You will also need to bring a hard-copy of your review on Sharks in the Rivers to Monday's class session. As a reminder, I want you to veer away from interpretive (i.e. literary) readings of these poems and focus more on craft and technique elements. This is not to say that you should never address interpretive modes of writing, but it should always be foregrounded through poetics and/or aesthetics and not be the primary focus of your review. Instead, think through the poems and their relationship to the concepts we've covered in Kinzie. In order to support your claims, be sure to quote both the poem(s) from Sharks in the Rivers and A Poet's Guide to Poetry when necessary. Over and above quoting material, describe how the concepts you address in a particular poem function and to what effect? Finally, as a matter of formatting, make sure of the following:
1) Book titles are in italics. Do not put excerpts from the books in quotation marks (unless the author has already done so).
2) Poem titles and excerpts from both books are in quotation marks.
3) Line breaks from quoted material should be indicated with the virgule [i.e. the forward slash (i.e. /)].
4) Papers are to be 1 single-spaced page typed in 12-point, Times New Roman font with 1-inch margins. Your header should simply be your name on one line, with the book title on the next in the top left-hand corner (e.g. Joshua Ware / Sharks in the River Review).

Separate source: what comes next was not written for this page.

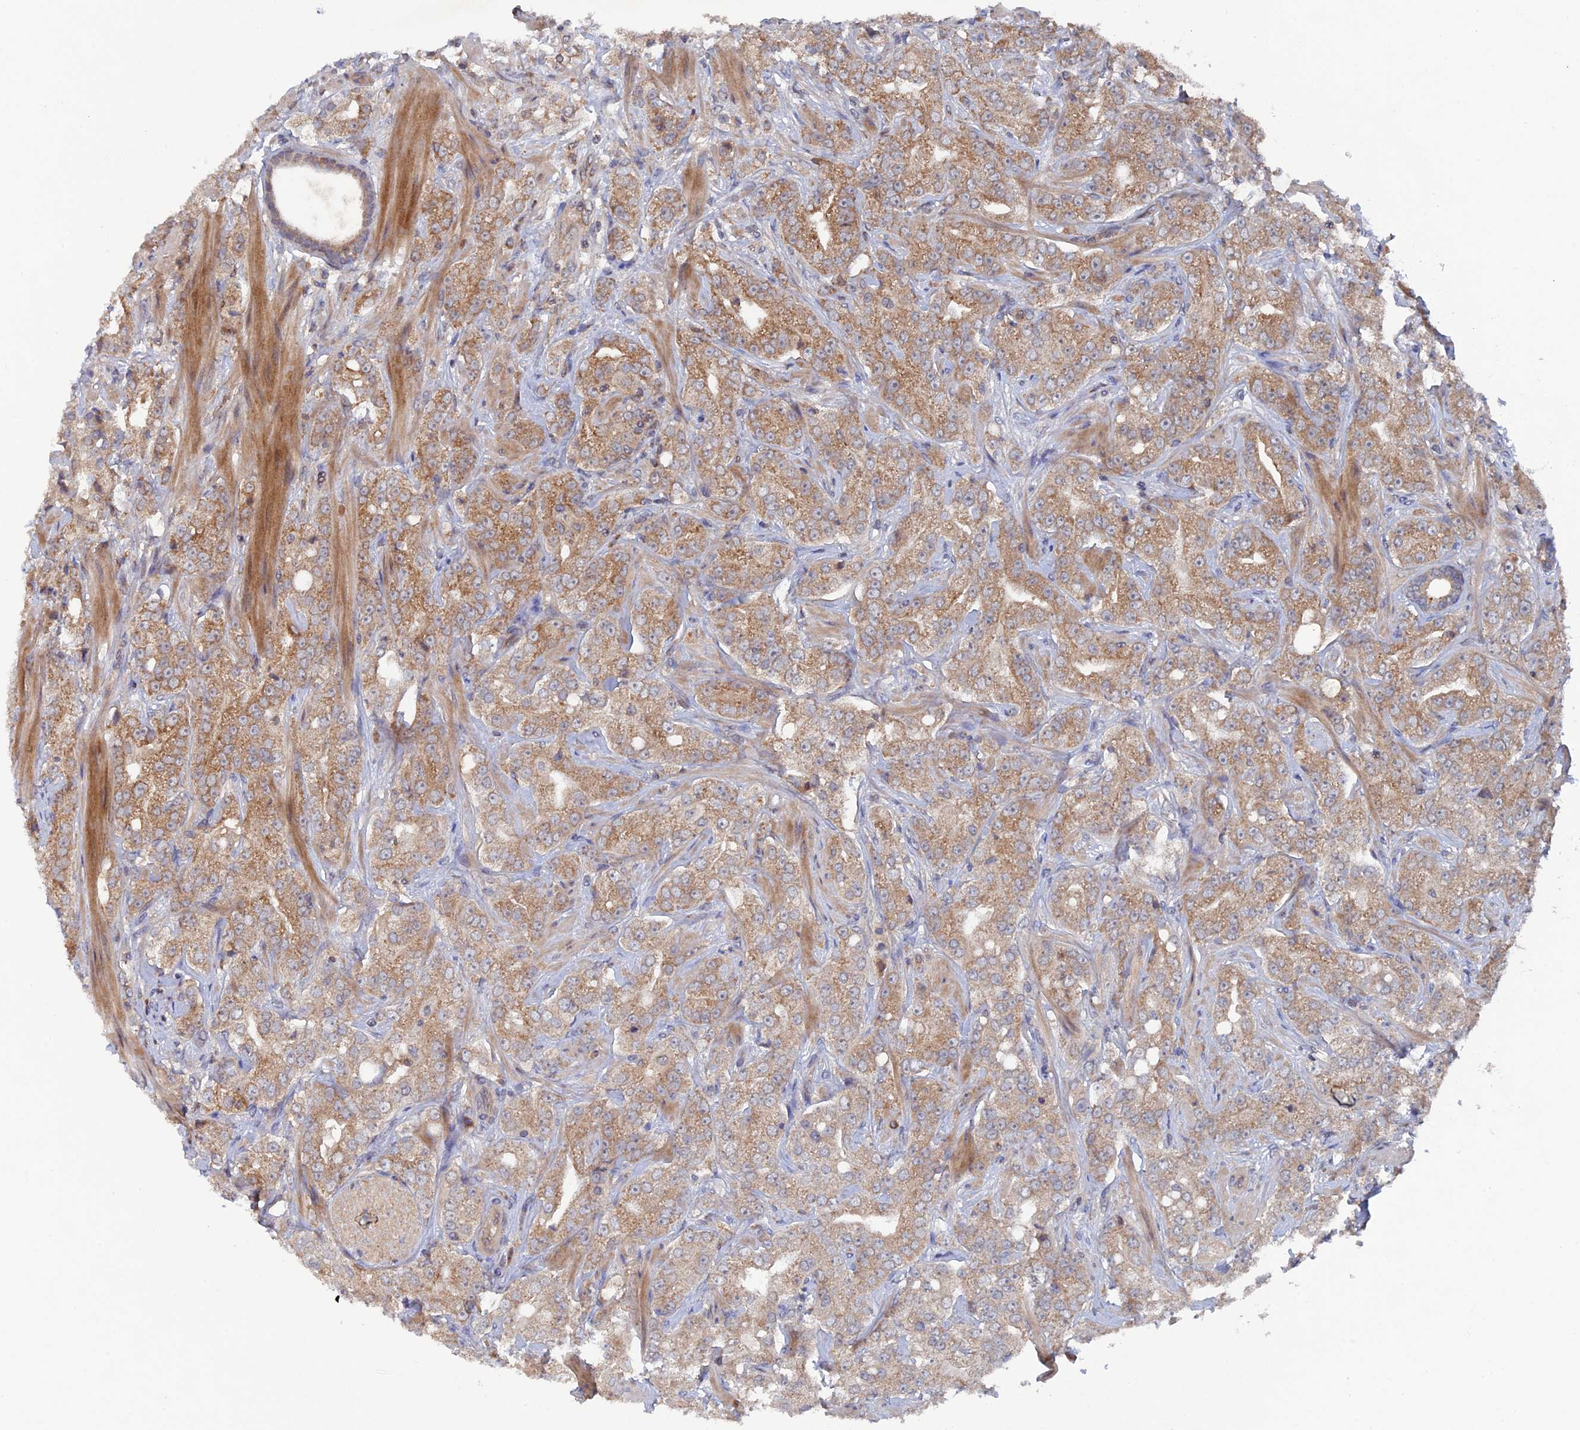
{"staining": {"intensity": "moderate", "quantity": ">75%", "location": "cytoplasmic/membranous"}, "tissue": "prostate cancer", "cell_type": "Tumor cells", "image_type": "cancer", "snomed": [{"axis": "morphology", "description": "Adenocarcinoma, Low grade"}, {"axis": "topography", "description": "Prostate"}], "caption": "This micrograph displays IHC staining of prostate cancer (adenocarcinoma (low-grade)), with medium moderate cytoplasmic/membranous expression in about >75% of tumor cells.", "gene": "RAB15", "patient": {"sex": "male", "age": 67}}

Below is the list of poem assignments. Please focus on the poem you are assigned; toward the end of the review, if you would like to, you can expand outward and connect your particular poem to the collection at-large, drawing comparisons, resonances, and like-minded issues, etc. between them:
Miranada: "Flood Coming"
Kelly: "Good Enough"
Matthew Carter: "Rescue Animals"
Matthew Chanlynn: "This Practive"
Kimberly: "Body of Rivers"
Katlin: "Overjoyed"
Samual: "The Barer the Bones"
Alyssa: "The New World of Beauty"
David: "Marketing Life for Those of Us Left"
Taylor: "Homesick"
Jennifer: "The Crossing"
Jessica: "The Commute"
Ashley: "The Same Thing"
Rachel: "Drowning in Paradise"
Hailey: "The Weather Reported"
Lindsay: "Sting"
Hanna: "The City of Skin"
Luke: "Big Star"
Joseph: "Fin"
If, by chance, there is a poem you found to overwhelmingly compelling to you, and no one else is writing on it, email me and we can schedule a switch. Obviously, there are many more poems in this collection than there are students, so this shouldn't be a problem.

I would also like you to compose 3 questions that specifically address craft and technique elements within the collection, referencing particular passages when applicable. We will use these questions for discussion purposes in class.